%%
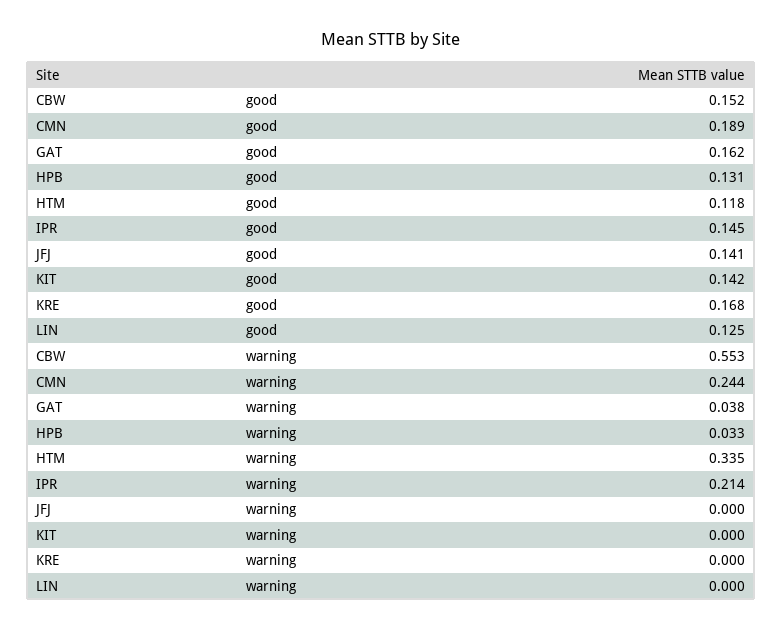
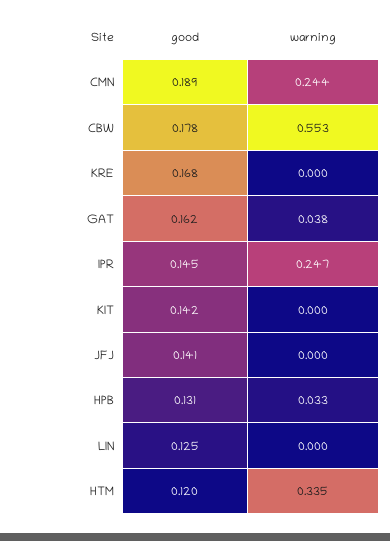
CBW, good: 0.152 -> 0.178
HTM, good: 0.118 -> 0.12
IPR, warning: 0.214 -> 0.247

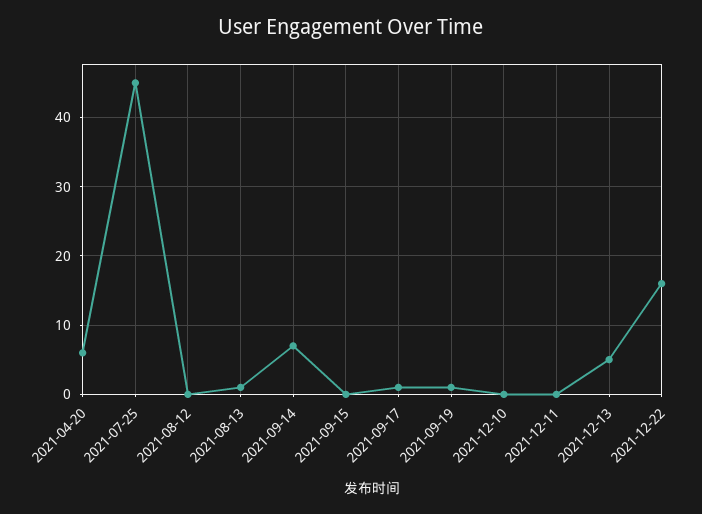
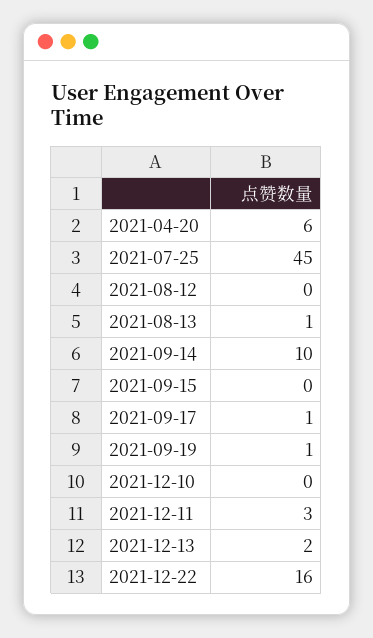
2021-09-14: 7 -> 10
2021-12-11: 0 -> 3
2021-12-13: 5 -> 2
%%
§ Exercise objective: Return all records exactly; no pictures.

§ Output below:
CBW, good: 0.152 -> 0.178
HTM, good: 0.118 -> 0.12
IPR, warning: 0.214 -> 0.247

2021-09-14: 7 -> 10
2021-12-11: 0 -> 3
2021-12-13: 5 -> 2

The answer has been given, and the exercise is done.